ソニーは5月16日に3機種のデジタルカメラを発表した。AFの速度と追従性をアップさせたデジタル一眼レフカメラ「α77II」、最大40万9600までの高感度撮影と4K動画撮影をサポートするミラーレス一眼「α7S」、そしてコンパクトデジタルカメラの「DSC-RX100M3」(RX100III)だ。
コンパクトデジタルカメラは、スマートフォンの普及により最も”あおり”を食った製品ジャンルの1つだ。小さく軽く、手軽に撮影できるという商品特徴はそのままスマートフォンに受け継がれ、2014年は台数ベースで400万台強と前年比2ケタ減を見込む厳しい状況になっている。しかし高級コンパクト機に限っては、2013年の41万台から2014年は49万台へと、前年比20%増の予想をソニーは発表している。
RXシリーズは、2012年に登場した高級コンパクトデジカメ。第1号機である「DSC-RX100」は、1.0型の「Exmor CMOSセンサー」を搭載し、高い描写力が話題となった。当時の想定価格は7万円前後。その後、ソニー初のフルサイズCMOSセンサを搭載した 「DSC-RX1」、24~200mmのハイズームを備えた「RX10」と、ラインアップを拡充し、新モデルRX100 IIIで、全6モデルがそろう。RX100の登場から約2年が経過しているが、すべてのモデルが現行機として販売されている。

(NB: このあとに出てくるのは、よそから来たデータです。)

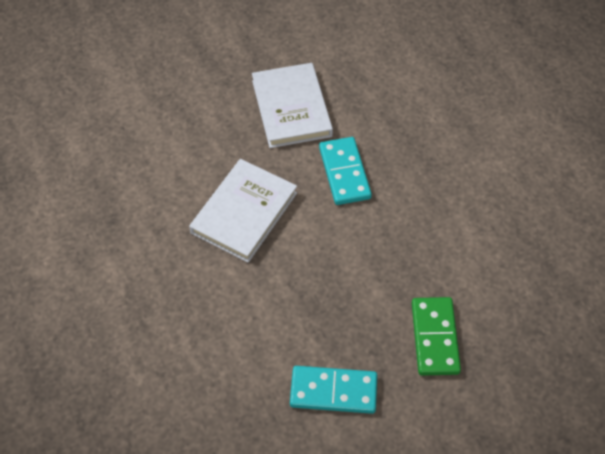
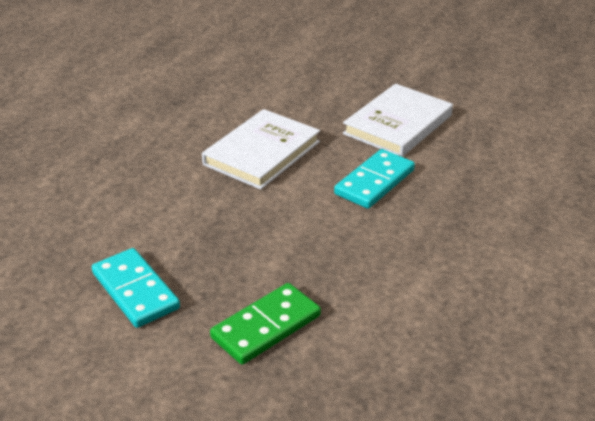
camera: 50 degrees right, 20 degrees down
white book [189,159,297,263] -> white book turned 45 degrees counterclockwise [202,109,320,190]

ソニーマーケティングのデジタルイメージングMK部 統括部長の伊藤秀樹氏は「手の中に収まるコンパクトサイズと高画質、高性能の両立により高付加価値モデルとして受け入れられた」とRXシリーズを分析する。「RXシリーズはレンズ交換式カメラのサブ機、セカンドモデルとして位置づけている」とターゲットも明確だ。
CMOS、画像処理エンジン「BIONZ X」といったデジタルカメラの心臓部とも言える部分はすべて自社製。レンズはカールツァイスの「バリオ・ゾナーT*」を採用するなど、その内部は一眼レフ同様のこだわりを見せる。コンパクトサイズの一体型ながら高画質と高性能が両立できた背景には、CMOSと画像処理エンジンを内製していることが大きい。
レンズ交換式カメラのサブ機として、その地位を確立しつつあるRXシリーズ。最新モデルとなるRX100 IIIは、広角24-70mmの新開発レンズを搭載し、本体にはビューファインダも内蔵する。「ビューファインダも備え、一眼カメラを使っているユーザーにも十分に楽しめるコンパクトサブ機」と伊藤氏はRX100 IIIを位置づける。
1/1.7型以上のセンサを搭載したデジタルカメラの業界平均単価は約4万円前後。その中でソニーのコンパクトデジタルカメラ「RX」シリーズは、平均単価7万円をキープしている。
約2年で6モデルにまでラインアップを拡充したRXシリーズ。伊藤氏は「台数は追わずに、市場の動向を見ながら取り組んでいく。ソニーでは、通常のcyber-shotシリーズでも高倍率モデルという人気商品をもっており、こちらの平均単価も2万5000円程度と、通常より5000円ほど高い。金額の貢献度は非常に大きい」と、コンパクトデジタルカメラの動向を話した。